#### Dataset excerpts
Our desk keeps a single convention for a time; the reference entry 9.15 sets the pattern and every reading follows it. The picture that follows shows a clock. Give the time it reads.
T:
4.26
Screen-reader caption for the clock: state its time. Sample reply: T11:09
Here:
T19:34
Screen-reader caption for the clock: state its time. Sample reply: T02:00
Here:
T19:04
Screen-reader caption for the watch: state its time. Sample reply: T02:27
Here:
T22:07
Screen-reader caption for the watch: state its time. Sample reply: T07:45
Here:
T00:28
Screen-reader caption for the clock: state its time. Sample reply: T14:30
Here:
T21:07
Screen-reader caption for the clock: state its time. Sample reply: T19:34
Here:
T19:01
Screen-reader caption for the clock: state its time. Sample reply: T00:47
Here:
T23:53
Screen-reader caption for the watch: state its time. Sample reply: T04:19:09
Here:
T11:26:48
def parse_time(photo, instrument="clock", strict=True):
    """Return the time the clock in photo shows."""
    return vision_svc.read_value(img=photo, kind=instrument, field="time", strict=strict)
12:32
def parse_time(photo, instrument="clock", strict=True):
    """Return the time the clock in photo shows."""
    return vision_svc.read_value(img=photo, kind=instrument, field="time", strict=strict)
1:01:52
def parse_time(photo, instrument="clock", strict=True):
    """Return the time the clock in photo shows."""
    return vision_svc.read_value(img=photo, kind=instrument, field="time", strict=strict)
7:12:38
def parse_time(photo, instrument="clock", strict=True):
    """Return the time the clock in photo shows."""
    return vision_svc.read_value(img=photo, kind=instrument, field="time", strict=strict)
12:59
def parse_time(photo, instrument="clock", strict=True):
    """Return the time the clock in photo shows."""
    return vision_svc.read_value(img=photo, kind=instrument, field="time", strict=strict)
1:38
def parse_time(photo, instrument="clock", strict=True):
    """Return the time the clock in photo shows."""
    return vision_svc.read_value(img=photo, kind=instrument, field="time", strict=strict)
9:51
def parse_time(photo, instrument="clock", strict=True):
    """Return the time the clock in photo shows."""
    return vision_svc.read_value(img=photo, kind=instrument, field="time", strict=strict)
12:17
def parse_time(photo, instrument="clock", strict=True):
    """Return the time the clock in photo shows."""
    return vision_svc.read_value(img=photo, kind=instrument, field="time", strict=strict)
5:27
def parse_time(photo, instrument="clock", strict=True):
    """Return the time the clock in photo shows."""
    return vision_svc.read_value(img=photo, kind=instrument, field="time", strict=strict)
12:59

#### Goal
List every line of the items above that contains the string "Screen", counting only matches with the same capitalization.

#### Full solution
Screen-reader caption for the clock: state its time. Sample reply: T11:09
Screen-reader caption for the clock: state its time. Sample reply: T02:00
Screen-reader caption for the watch: state its time. Sample reply: T02:27
Screen-reader caption for the watch: state its time. Sample reply: T07:45
Screen-reader caption for the clock: state its time. Sample reply: T14:30
Screen-reader caption for the clock: state its time. Sample reply: T19:34
Screen-reader caption for the clock: state its time. Sample reply: T00:47
Screen-reader caption for the watch: state its time. Sample reply: T04:19:09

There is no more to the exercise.